Candidates looking to sit the assessments were left in limbo for eight months without any idea of when the rescheduled exam would take place. The GPhC announced on March 26 2020 that the assessments would be postponed and did not reveal the sitting dates until November 30.

Mr Rudkin said that delay was down to “a very unpredictable environment with a very challenging, complex exercise to undertake" in finding alternative ways to hold the assessment and a procurement process to find an assessment sittings provider, which "itself took quite a long time".

Once the dates had been disclosed, some candidates across the UK were unable to secure places at local test centres run by exam provider Pearson Vue because they were fully booked. These concerns were particularly acute in Scotland, where some candidates were initially told they would have to cross the border into England for their exam before alternative arrangements were made. 

Report to be published in May

The GPhC told ICP it will report to its governing council and set out what it has learned about the March assessment and that information will be contained in a report that will be included in public papers for its Council meeting on May 13.

“One of things that we expect of pharmacists, pharmacy technicians and pharmacy owners that is quite important to us in terms of the standards we set is that there must be openness and honesty when things haven't gone right and lessons should be learned from that,” Mr Rudkin said.

"Some of them in a sense are quite operational lessons that have implications for sittings later this year, so it's important we learn and apply those lessons as quickly as possible and that's already well under way."

He said the GPhC will also publish a "fuller, more strategic set of reflections" looking at factors such as the assessment model and procurement process.

Calls for independent scrutiny

Some within community pharmacy have called for an independent review on the events in the run-up to the March assessment. Mr Rudkin said the GPhC “will want to have some external challenge and scrutiny".

“I'm sure there will be a role for our external auditors as part of that. The conduct of the exam of course is also part of our performance which is reviewed periodically by the Professional Standards Authority, so there are a number of different dimensions of scrutiny," he said. 

Mr Rudkin did not reveal how many assessment sitting providers the GPhC considered before they appointed Pearson Vue but insisted the regulator “explored options with a number of potential providers.”

“I'm not trying to be evasive but there are some rules about procurement information which are very important in terms of commercial sensitivity,” he said.
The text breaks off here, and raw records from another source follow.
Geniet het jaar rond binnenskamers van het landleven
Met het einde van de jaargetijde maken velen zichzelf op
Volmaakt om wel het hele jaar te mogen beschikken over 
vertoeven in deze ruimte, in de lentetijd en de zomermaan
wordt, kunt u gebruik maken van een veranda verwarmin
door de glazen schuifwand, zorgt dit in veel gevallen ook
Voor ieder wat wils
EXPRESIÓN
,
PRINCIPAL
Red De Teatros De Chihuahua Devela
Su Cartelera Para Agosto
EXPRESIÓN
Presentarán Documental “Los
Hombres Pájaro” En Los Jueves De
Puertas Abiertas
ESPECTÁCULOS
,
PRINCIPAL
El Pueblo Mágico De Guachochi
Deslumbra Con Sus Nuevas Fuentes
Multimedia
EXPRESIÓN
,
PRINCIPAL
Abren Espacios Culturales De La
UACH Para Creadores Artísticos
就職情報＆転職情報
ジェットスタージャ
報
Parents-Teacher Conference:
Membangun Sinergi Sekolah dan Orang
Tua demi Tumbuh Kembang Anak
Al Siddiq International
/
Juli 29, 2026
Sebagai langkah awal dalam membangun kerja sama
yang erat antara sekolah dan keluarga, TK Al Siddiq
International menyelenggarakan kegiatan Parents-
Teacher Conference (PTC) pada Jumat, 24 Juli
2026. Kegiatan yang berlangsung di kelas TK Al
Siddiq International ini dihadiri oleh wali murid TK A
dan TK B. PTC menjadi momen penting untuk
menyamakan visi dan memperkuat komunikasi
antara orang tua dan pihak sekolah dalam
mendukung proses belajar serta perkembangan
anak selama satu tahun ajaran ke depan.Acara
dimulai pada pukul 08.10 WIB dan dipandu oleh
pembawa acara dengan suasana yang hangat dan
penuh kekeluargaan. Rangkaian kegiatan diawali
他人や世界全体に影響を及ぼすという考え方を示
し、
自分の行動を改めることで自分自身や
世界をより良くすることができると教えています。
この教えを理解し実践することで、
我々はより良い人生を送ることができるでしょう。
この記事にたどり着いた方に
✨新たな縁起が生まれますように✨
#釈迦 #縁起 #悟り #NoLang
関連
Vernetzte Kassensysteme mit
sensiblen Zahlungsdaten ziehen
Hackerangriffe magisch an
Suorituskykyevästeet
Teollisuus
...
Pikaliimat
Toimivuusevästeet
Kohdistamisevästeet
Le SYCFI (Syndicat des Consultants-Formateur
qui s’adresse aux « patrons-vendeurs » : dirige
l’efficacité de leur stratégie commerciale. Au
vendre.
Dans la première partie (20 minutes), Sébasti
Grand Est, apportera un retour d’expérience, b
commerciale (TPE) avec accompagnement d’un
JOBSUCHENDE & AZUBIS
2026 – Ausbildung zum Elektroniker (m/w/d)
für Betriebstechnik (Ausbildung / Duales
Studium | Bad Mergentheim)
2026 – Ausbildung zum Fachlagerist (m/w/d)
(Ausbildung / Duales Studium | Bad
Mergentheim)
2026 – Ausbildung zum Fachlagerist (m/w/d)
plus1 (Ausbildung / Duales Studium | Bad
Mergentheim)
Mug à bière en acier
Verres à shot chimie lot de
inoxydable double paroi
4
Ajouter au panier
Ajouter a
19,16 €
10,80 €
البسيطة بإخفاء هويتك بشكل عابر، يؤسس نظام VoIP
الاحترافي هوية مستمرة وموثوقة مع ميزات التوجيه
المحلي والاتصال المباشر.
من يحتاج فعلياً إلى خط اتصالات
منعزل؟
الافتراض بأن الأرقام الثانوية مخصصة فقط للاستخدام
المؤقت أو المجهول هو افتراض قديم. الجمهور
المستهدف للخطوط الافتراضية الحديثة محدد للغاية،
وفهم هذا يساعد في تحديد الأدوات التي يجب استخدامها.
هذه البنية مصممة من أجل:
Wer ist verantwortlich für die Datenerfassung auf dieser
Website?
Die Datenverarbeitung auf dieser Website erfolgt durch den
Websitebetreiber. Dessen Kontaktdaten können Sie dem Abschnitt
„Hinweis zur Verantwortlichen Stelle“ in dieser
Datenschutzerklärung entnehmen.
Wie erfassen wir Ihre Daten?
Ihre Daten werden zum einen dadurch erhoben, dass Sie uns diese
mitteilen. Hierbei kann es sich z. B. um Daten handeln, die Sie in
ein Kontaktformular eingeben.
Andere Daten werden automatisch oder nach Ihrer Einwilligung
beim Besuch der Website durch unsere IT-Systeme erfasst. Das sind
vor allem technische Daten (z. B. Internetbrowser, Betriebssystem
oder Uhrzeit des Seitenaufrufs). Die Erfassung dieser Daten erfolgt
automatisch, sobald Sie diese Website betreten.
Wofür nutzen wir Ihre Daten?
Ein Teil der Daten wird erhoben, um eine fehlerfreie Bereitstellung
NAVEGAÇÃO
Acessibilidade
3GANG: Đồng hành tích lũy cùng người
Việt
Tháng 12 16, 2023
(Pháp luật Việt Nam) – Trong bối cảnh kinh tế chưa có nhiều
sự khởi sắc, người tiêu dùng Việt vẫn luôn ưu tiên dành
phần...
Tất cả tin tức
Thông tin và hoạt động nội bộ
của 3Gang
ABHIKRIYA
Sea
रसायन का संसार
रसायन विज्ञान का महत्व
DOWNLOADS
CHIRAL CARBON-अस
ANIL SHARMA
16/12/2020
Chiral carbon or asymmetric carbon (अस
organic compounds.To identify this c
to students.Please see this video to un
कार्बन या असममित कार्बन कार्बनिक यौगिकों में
He insisted a "legally sound and competitive procurement process" was undertaken, "bearing in mind that we were in the situation of not knowing what the pandemic situation was going to be at the point of delivery.”

Mr Rudkin said the GPhC recognised "that it's been a very difficult year for candidates for a whole host of reasons, primarily because of the challenging circumstances that many of them were facing both personally and at work during the pandemic".

He also paid tribute to "the way they have risen to that challenge as key members of the workforce which has been hugely impressive".